- WHAT THE TASK ASKS -
Give the listing back in full, exactly as written, with the pictures removed.

- AVAILABLE DATA -

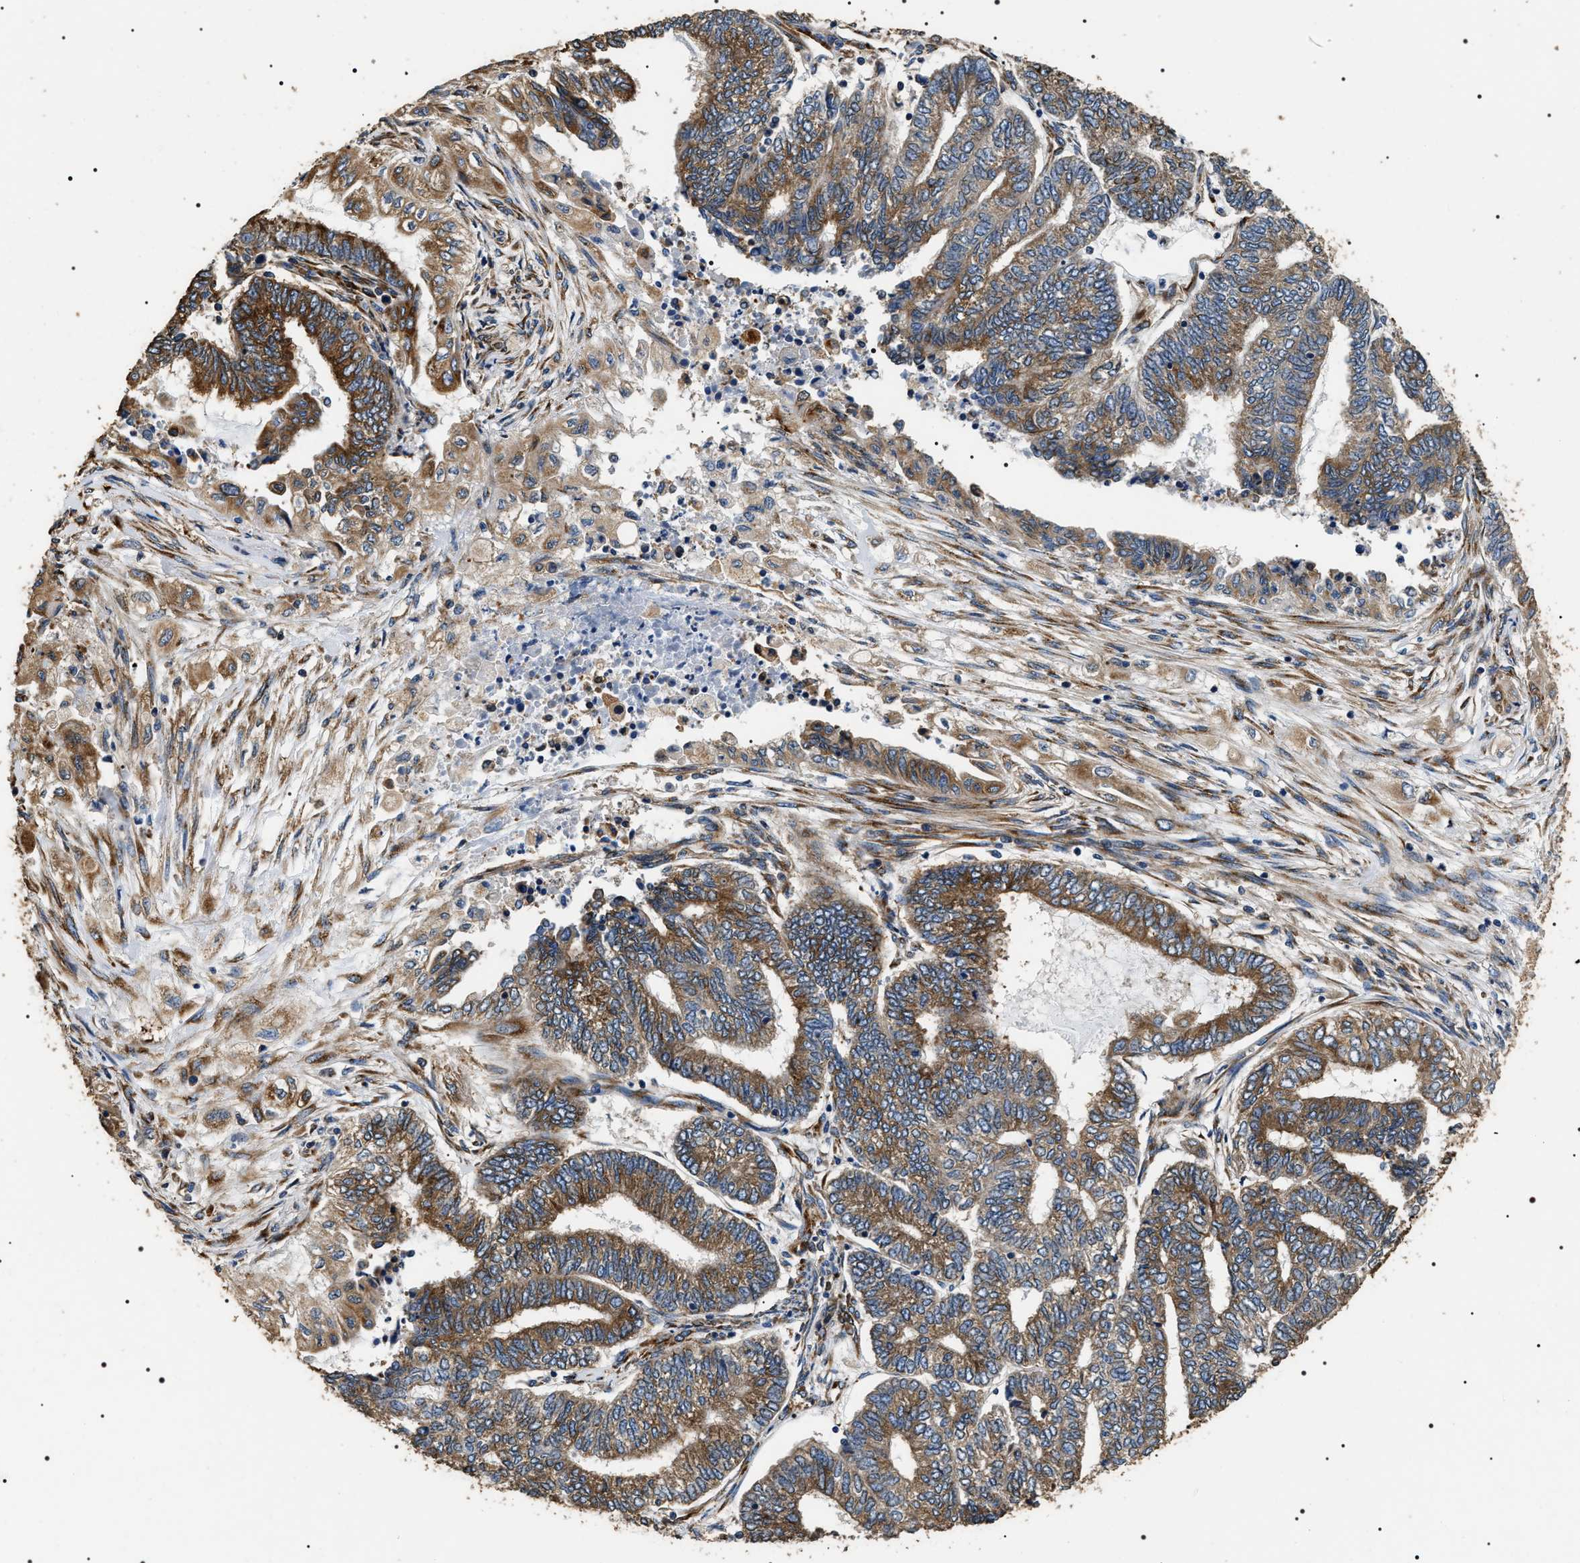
{"staining": {"intensity": "moderate", "quantity": ">75%", "location": "cytoplasmic/membranous"}, "tissue": "endometrial cancer", "cell_type": "Tumor cells", "image_type": "cancer", "snomed": [{"axis": "morphology", "description": "Adenocarcinoma, NOS"}, {"axis": "topography", "description": "Uterus"}, {"axis": "topography", "description": "Endometrium"}], "caption": "Endometrial cancer (adenocarcinoma) tissue reveals moderate cytoplasmic/membranous positivity in about >75% of tumor cells", "gene": "KTN1", "patient": {"sex": "female", "age": 70}}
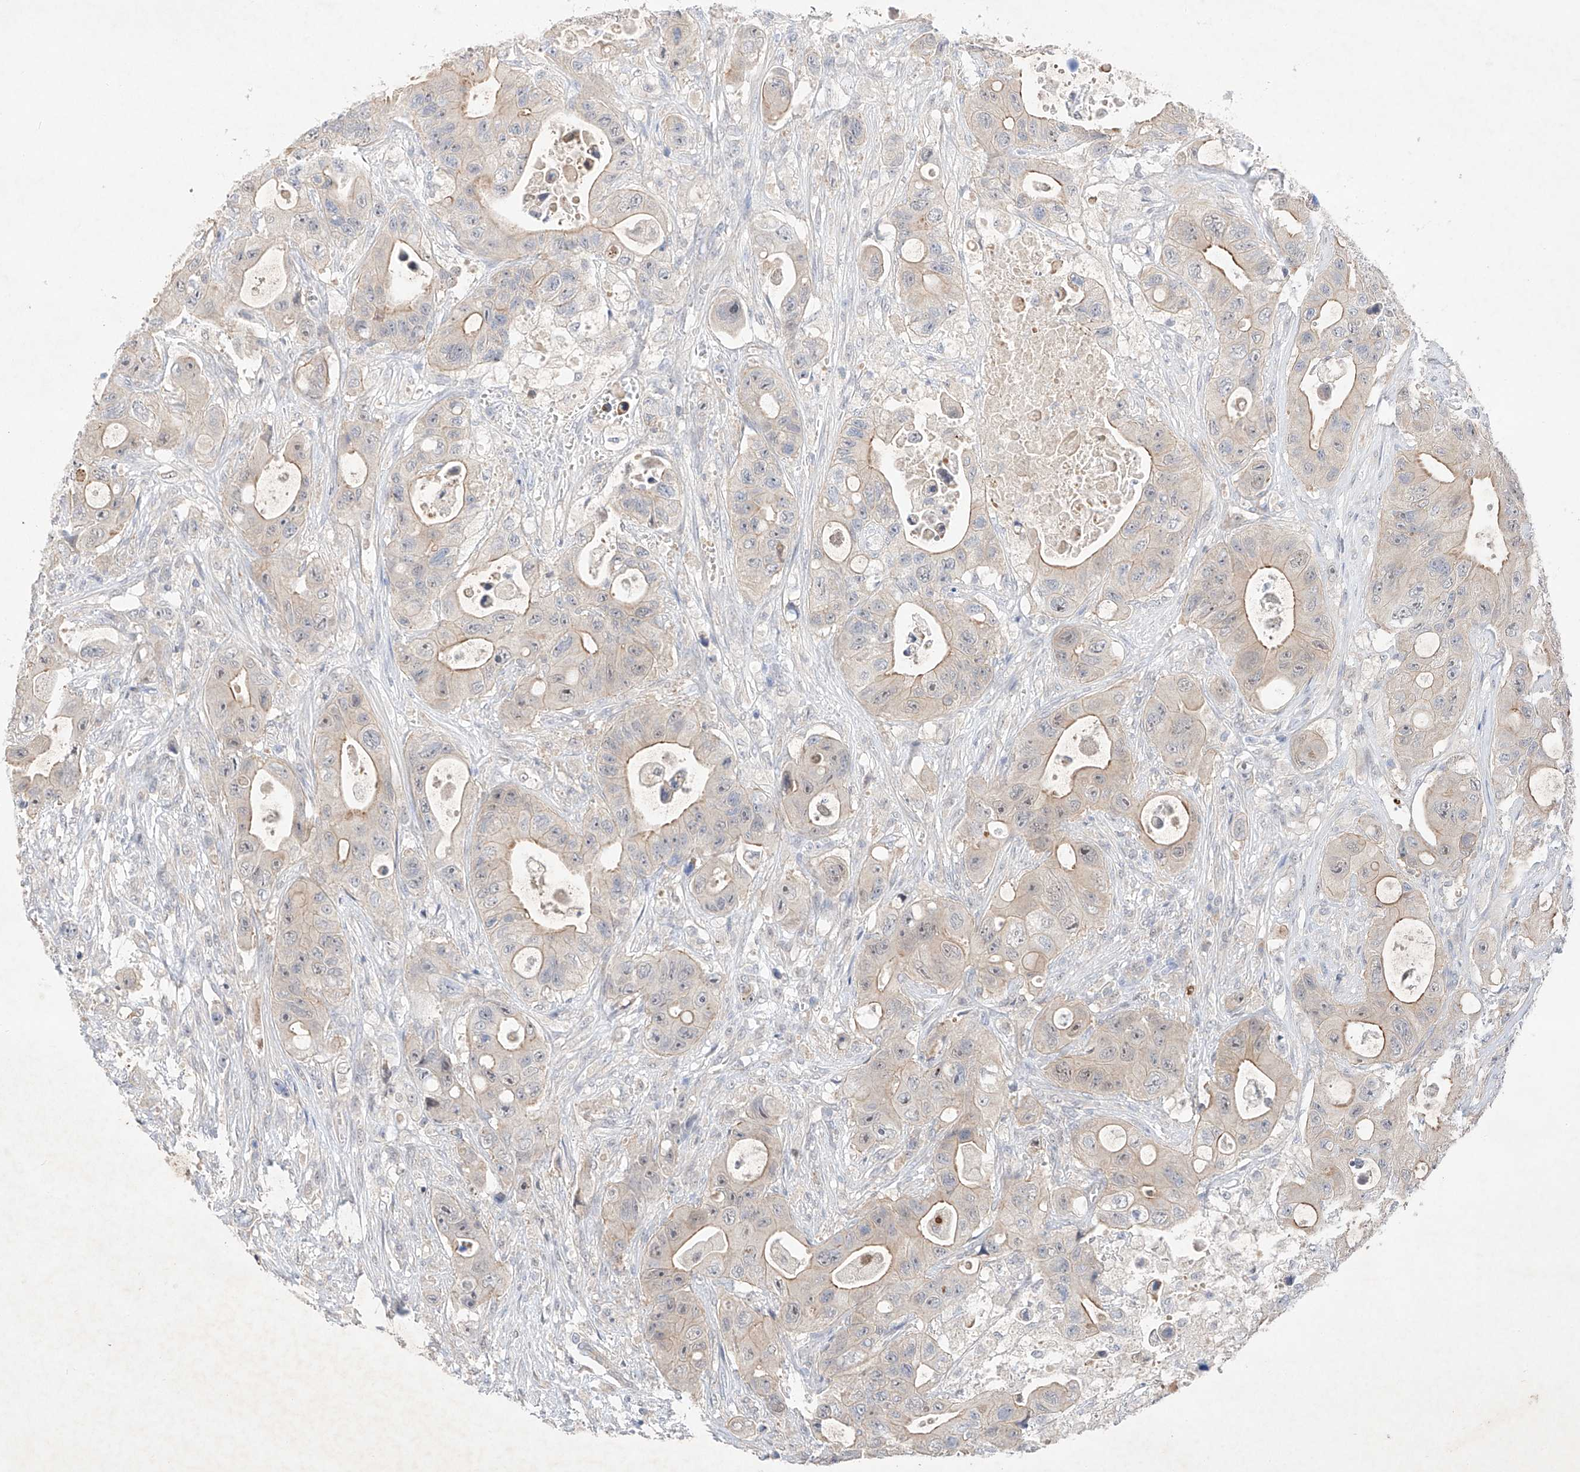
{"staining": {"intensity": "moderate", "quantity": "<25%", "location": "cytoplasmic/membranous"}, "tissue": "colorectal cancer", "cell_type": "Tumor cells", "image_type": "cancer", "snomed": [{"axis": "morphology", "description": "Adenocarcinoma, NOS"}, {"axis": "topography", "description": "Colon"}], "caption": "This is an image of IHC staining of colorectal cancer, which shows moderate expression in the cytoplasmic/membranous of tumor cells.", "gene": "IL22RA2", "patient": {"sex": "female", "age": 46}}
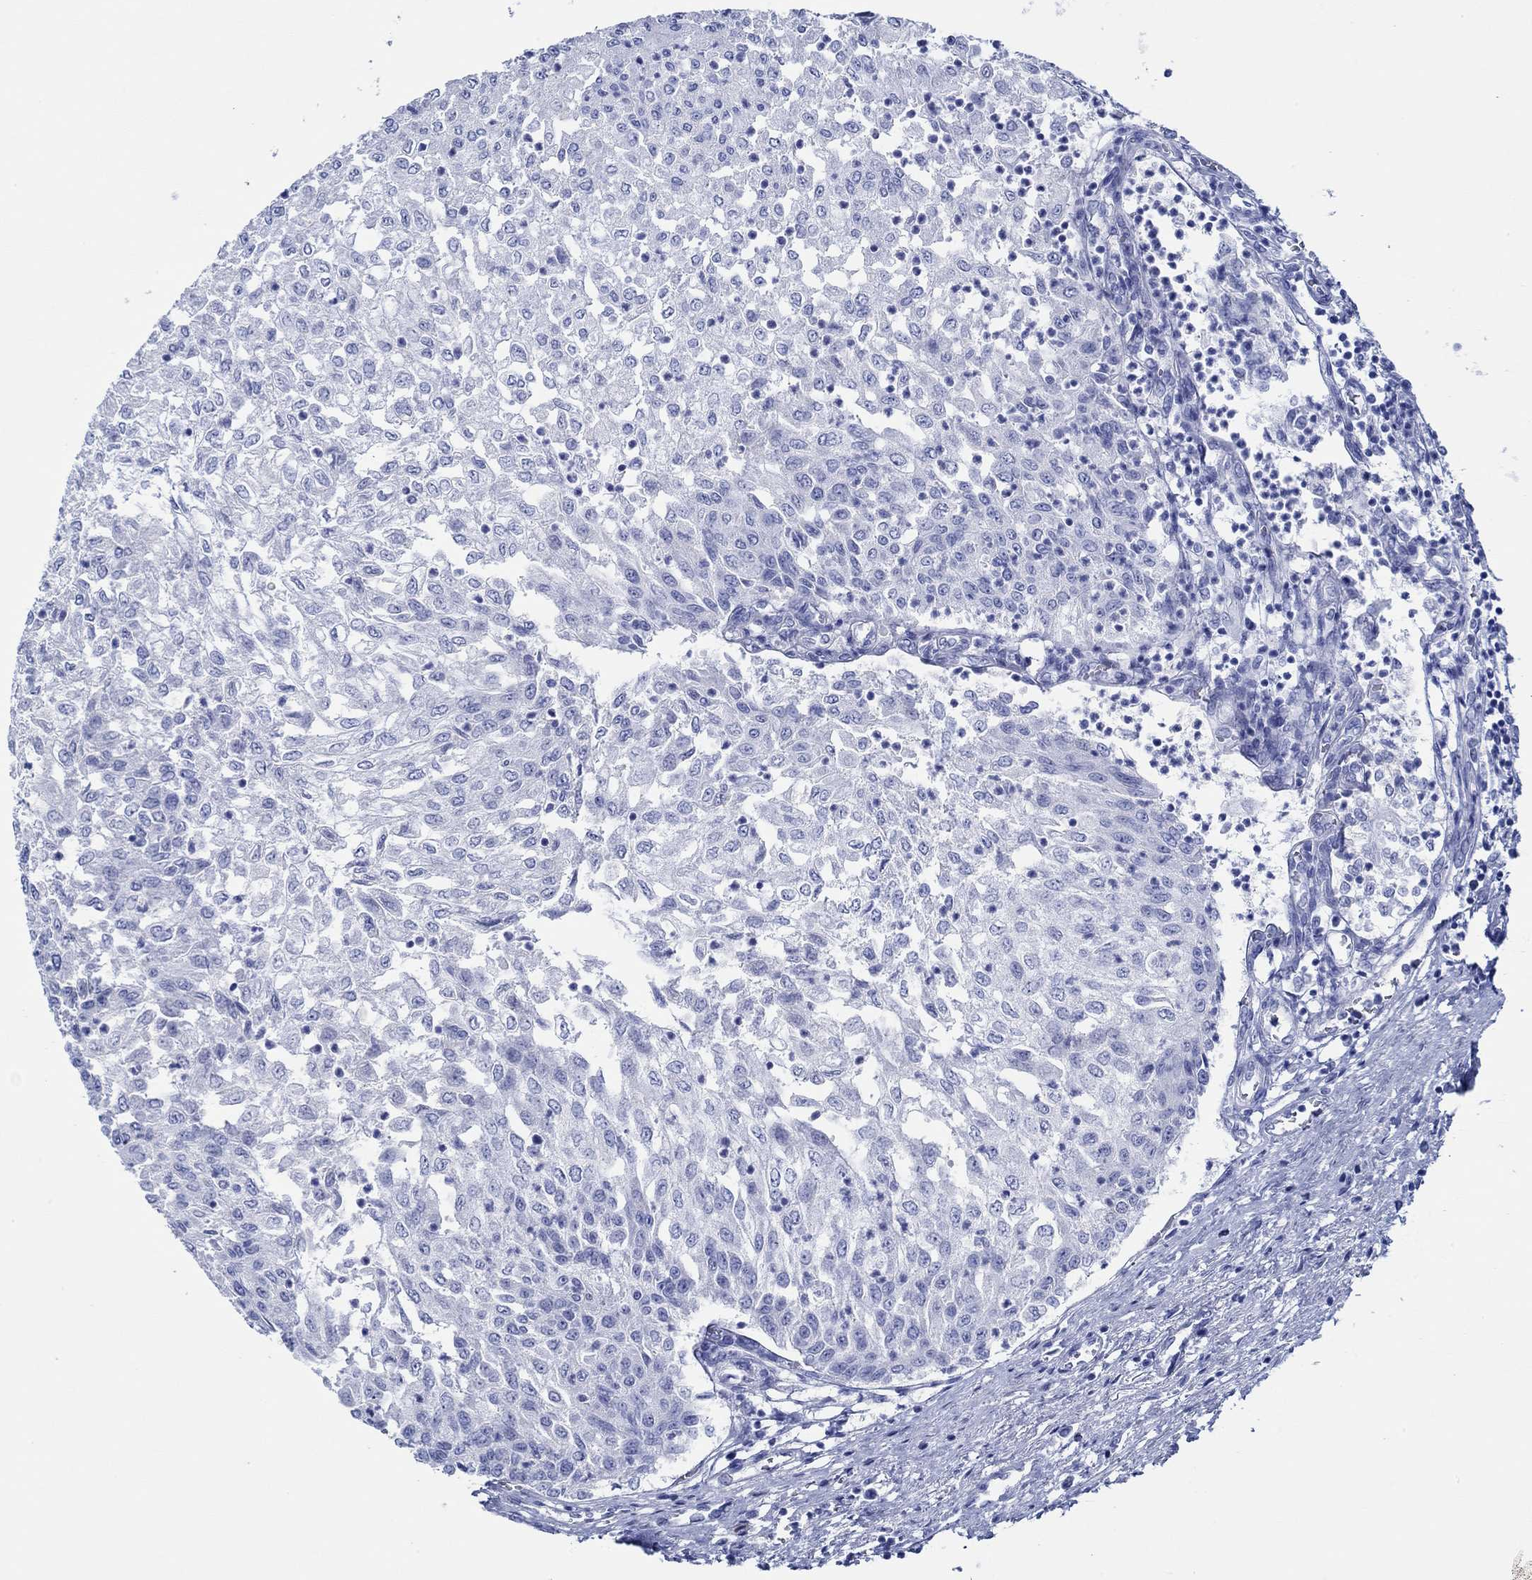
{"staining": {"intensity": "negative", "quantity": "none", "location": "none"}, "tissue": "urothelial cancer", "cell_type": "Tumor cells", "image_type": "cancer", "snomed": [{"axis": "morphology", "description": "Urothelial carcinoma, Low grade"}, {"axis": "topography", "description": "Urinary bladder"}], "caption": "High magnification brightfield microscopy of urothelial carcinoma (low-grade) stained with DAB (brown) and counterstained with hematoxylin (blue): tumor cells show no significant expression.", "gene": "IGFBP6", "patient": {"sex": "male", "age": 78}}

- EXPECTED OUTPUT -
{"staining": {"intensity": "moderate", "quantity": ">75%", "location": "cytoplasmic/membranous"}, "tissue": "endometrial cancer", "cell_type": "Tumor cells", "image_type": "cancer", "snomed": [{"axis": "morphology", "description": "Adenocarcinoma, NOS"}, {"axis": "topography", "description": "Uterus"}, {"axis": "topography", "description": "Endometrium"}], "caption": "Endometrial cancer (adenocarcinoma) tissue reveals moderate cytoplasmic/membranous positivity in about >75% of tumor cells", "gene": "KTN1", "patient": {"sex": "female", "age": 70}}
{"staining": {"intensity": "moderate", "quantity": "<25%", "location": "cytoplasmic/membranous"}, "tissue": "colorectal cancer", "cell_type": "Tumor cells", "image_type": "cancer", "snomed": [{"axis": "morphology", "description": "Adenocarcinoma, NOS"}, {"axis": "topography", "description": "Colon"}], "caption": "This is an image of IHC staining of colorectal cancer, which shows moderate expression in the cytoplasmic/membranous of tumor cells.", "gene": "IL22RA2", "patient": {"sex": "female", "age": 46}}
{"staining": {"intensity": "negative", "quantity": "none", "location": "none"}, "tissue": "urothelial cancer", "cell_type": "Tumor cells", "image_type": "cancer", "snomed": [{"axis": "morphology", "description": "Urothelial carcinoma, Low grade"}, {"axis": "topography", "description": "Urinary bladder"}], "caption": "High magnification brightfield microscopy of urothelial carcinoma (low-grade) stained with DAB (brown) and counterstained with hematoxylin (blue): tumor cells show no significant expression.", "gene": "IGFBP6", "patient": {"sex": "male", "age": 78}}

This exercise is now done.